What you should do - For the records below, tally the lines that include the word "επιστροφή" and report the number alone.

(Stored data entries)
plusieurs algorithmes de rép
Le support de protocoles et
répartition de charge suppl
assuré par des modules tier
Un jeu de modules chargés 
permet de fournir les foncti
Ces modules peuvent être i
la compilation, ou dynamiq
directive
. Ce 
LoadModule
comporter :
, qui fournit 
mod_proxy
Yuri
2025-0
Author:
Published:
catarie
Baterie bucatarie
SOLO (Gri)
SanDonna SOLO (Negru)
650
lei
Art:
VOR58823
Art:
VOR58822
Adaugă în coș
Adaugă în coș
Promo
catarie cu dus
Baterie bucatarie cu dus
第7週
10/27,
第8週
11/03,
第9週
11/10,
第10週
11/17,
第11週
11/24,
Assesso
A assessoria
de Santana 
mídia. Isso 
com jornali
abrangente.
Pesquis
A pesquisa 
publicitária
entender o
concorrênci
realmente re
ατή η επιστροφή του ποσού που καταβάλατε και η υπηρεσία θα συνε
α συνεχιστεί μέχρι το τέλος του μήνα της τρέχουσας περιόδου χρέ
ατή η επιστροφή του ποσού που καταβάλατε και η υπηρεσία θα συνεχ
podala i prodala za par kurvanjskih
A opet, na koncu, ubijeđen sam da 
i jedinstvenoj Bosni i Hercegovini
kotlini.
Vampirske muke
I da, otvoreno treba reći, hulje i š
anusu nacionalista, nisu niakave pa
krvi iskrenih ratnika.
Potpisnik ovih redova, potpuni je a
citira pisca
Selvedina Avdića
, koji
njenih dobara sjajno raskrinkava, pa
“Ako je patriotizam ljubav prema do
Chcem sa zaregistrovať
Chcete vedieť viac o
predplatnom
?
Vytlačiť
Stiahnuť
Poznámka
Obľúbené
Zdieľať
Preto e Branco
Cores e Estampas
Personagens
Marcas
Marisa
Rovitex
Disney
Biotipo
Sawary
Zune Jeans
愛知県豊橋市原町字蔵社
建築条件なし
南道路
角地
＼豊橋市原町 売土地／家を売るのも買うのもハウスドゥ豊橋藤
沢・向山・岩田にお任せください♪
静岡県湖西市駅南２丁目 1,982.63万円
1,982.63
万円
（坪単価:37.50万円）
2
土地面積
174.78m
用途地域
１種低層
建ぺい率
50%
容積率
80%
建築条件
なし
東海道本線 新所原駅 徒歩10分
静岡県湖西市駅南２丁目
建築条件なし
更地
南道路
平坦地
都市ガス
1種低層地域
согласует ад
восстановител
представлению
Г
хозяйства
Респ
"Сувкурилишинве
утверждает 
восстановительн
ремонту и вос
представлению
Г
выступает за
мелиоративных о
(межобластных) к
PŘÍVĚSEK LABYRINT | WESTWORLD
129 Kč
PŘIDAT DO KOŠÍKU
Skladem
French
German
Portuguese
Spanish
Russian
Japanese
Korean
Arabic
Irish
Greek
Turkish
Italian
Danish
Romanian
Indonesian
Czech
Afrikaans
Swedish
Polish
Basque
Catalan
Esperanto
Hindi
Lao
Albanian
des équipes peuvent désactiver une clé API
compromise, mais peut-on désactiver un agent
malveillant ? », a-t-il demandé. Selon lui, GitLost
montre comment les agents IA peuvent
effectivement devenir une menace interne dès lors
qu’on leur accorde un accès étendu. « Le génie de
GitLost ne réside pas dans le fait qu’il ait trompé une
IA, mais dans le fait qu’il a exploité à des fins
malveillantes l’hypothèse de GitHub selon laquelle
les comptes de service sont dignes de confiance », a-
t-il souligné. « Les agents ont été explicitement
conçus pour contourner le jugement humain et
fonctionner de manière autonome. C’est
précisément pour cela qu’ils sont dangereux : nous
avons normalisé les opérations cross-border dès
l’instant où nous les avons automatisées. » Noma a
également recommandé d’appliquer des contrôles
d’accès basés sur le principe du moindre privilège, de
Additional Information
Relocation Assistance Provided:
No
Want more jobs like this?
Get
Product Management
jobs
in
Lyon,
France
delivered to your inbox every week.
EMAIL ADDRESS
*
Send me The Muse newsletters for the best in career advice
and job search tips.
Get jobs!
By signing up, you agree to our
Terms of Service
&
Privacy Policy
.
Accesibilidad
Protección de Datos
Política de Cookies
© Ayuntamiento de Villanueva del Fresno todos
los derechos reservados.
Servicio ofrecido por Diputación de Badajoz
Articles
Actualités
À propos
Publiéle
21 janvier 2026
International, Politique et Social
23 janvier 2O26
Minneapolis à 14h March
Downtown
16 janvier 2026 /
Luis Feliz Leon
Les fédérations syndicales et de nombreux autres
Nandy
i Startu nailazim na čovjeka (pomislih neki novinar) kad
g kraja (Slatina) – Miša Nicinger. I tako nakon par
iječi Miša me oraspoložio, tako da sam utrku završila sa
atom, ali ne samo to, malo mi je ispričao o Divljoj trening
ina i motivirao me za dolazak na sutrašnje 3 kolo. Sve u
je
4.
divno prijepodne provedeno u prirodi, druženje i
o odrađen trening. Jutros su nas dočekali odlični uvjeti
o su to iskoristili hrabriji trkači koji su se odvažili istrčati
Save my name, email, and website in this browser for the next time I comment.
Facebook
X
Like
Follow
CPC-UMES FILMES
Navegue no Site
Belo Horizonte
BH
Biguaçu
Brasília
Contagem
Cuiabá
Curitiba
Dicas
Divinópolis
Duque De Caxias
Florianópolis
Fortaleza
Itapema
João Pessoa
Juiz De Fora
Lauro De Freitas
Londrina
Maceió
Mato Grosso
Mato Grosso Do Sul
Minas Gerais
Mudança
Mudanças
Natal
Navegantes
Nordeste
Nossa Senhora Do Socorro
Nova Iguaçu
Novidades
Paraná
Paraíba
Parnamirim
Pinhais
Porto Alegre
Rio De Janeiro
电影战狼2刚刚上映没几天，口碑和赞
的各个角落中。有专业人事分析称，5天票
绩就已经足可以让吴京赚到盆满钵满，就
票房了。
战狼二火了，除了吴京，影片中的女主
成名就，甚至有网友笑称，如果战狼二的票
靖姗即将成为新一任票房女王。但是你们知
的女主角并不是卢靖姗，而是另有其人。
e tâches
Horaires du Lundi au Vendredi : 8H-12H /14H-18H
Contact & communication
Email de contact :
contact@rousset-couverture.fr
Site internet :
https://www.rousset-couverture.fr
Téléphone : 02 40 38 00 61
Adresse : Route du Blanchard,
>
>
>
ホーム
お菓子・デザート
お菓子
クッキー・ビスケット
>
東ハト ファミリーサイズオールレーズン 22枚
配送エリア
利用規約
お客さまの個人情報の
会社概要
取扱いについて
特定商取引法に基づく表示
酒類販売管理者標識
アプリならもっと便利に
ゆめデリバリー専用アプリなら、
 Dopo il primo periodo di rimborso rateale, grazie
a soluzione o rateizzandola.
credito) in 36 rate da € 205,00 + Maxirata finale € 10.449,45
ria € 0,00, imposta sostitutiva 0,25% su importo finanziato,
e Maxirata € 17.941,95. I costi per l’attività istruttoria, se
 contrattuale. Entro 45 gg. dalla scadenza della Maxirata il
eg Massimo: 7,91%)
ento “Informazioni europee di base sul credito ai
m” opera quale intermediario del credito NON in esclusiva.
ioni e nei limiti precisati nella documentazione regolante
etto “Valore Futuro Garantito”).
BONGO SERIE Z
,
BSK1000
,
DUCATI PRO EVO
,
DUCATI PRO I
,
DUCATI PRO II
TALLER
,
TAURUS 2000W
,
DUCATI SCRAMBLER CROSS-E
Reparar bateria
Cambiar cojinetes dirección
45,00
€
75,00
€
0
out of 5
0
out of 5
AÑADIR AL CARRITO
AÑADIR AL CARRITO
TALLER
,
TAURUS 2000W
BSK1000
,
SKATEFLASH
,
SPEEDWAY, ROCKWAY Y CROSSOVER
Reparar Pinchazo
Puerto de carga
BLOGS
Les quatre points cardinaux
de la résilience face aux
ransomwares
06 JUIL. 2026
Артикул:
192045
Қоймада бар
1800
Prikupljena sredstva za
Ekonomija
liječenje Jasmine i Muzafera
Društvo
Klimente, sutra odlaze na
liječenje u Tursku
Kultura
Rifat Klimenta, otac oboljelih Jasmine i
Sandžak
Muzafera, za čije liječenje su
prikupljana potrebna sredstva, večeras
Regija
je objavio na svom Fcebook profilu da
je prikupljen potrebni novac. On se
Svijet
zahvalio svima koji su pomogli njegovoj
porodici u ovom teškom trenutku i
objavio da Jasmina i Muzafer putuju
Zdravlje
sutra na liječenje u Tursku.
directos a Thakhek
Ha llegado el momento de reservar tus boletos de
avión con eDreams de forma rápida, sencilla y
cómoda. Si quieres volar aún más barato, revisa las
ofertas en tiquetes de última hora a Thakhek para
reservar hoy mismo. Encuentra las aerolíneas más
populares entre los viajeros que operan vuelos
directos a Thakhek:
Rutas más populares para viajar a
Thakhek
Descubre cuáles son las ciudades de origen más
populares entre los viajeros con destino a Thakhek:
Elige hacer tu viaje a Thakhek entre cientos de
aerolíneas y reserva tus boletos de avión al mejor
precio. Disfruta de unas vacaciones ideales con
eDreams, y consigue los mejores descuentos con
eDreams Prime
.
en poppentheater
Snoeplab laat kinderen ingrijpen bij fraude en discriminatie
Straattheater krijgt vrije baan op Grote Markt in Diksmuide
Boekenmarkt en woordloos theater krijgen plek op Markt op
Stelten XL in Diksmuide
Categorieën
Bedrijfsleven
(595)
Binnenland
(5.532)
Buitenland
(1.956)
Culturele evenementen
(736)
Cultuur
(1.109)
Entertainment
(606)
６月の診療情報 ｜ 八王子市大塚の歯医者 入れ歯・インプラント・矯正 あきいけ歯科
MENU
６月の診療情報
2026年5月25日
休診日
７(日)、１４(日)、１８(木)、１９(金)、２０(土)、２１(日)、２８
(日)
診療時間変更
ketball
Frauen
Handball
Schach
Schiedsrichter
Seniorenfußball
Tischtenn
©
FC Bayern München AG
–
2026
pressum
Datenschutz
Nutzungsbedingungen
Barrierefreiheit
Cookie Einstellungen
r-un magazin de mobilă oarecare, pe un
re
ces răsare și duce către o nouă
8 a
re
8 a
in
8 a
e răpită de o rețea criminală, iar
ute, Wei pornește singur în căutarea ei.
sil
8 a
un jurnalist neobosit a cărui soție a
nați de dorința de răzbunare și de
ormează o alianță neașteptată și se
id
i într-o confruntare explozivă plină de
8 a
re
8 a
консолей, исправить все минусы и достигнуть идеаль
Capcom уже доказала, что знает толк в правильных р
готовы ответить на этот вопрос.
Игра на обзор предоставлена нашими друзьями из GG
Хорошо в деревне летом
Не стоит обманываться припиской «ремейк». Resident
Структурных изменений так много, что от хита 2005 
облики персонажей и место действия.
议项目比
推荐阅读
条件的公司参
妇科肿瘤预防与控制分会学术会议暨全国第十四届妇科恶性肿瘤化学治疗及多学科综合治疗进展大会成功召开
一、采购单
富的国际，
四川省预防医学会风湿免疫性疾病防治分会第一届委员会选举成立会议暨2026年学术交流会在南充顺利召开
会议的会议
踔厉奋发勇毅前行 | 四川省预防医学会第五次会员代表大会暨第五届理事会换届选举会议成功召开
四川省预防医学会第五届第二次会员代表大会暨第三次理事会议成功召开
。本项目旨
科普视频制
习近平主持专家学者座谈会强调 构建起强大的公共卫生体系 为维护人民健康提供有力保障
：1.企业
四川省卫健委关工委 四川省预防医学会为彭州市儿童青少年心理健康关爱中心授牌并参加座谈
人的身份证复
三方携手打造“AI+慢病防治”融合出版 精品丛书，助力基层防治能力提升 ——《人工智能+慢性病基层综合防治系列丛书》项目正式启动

Response box - 2